If any criterion is red, the release ships as v0.5.0-alpha or v0.4.7, NOT v0.5.0. Notes say which.

What this premortem does NOT cover

  • Per-provider streaming semantics deep-dive — separate doc per adapter (docs/streaming-ollama.md etc.) as those land.
  • The Flow-native LiveShow rewrite — separate issue, lower priority once basic streaming works.
  • Persistence / resumability — v0.7 territory, needs its own premortem.
  • Java-callable chatStream — JVM coroutines interop is awkward from Java; document as "Kotlin-only in 0.5.0," add CompletableFuture bridge in v0.6 if demand exists.

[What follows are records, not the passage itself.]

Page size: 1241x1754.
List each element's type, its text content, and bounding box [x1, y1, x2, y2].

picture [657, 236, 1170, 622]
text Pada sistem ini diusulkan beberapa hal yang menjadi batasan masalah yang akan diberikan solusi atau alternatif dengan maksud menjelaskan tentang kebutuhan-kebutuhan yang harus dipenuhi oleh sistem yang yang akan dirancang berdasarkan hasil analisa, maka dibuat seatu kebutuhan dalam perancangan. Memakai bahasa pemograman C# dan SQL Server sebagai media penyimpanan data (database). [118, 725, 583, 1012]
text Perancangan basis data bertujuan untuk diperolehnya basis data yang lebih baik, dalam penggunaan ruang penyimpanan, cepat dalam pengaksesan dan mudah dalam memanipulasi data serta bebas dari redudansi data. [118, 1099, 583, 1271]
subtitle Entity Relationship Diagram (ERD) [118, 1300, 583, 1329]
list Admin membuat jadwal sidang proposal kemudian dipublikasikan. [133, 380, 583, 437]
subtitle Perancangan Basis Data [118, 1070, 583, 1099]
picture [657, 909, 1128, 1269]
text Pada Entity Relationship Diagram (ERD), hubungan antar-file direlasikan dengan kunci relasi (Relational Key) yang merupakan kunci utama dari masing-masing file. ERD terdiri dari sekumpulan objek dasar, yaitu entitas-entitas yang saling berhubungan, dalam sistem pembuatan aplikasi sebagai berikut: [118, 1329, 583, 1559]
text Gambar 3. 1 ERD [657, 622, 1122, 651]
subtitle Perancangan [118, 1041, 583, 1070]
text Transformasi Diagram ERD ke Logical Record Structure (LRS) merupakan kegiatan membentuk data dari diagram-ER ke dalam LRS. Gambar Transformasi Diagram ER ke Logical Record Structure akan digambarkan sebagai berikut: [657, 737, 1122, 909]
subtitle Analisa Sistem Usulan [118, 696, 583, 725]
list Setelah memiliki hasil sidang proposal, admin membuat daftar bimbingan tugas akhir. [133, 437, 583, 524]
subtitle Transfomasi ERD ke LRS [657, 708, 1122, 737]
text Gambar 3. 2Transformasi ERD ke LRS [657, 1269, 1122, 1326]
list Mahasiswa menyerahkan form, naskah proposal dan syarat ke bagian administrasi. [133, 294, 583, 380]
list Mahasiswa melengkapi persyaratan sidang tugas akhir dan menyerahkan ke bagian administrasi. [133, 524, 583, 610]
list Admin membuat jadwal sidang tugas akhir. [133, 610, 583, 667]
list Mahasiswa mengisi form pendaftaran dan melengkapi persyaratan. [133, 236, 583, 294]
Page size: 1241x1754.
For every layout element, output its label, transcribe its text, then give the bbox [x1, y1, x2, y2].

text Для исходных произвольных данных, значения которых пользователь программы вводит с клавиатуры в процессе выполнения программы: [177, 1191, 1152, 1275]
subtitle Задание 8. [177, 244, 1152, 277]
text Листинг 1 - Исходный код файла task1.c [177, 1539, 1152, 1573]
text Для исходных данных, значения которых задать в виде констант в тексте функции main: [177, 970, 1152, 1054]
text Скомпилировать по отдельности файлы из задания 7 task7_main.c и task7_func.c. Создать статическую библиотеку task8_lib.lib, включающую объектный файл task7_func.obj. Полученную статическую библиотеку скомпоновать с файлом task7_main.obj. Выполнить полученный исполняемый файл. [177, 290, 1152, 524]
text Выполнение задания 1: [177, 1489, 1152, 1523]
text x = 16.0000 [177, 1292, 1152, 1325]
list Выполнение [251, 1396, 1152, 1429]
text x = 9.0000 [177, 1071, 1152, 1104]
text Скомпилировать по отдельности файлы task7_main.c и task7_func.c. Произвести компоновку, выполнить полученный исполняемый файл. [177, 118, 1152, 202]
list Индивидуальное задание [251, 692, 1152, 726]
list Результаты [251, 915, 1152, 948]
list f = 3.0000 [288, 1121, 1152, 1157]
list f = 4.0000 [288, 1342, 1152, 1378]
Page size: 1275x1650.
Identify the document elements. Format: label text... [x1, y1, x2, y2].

Comparison checklist for post-release notes

When the actual RELEASE_NOTES.md for 0.5.0 is written, every "streaming" claim must point at one of:

  1. A specific AgentEvent subtype + the file where it's defined.
  2. The smoke-test subproject's name + a specific test method.
  3. A specific success-criterion box from this document.
  4. A specific provider adapter file that implements chatStream natively.

No floating claims. "Cancellation works" must point at the cancellation smoke test. "Composition preserves agentId" must point at the composition smoke test. "Backward compat holds" must point at the green existing suite.


Written before the work. Will be compared against the actual outcome before the release ships.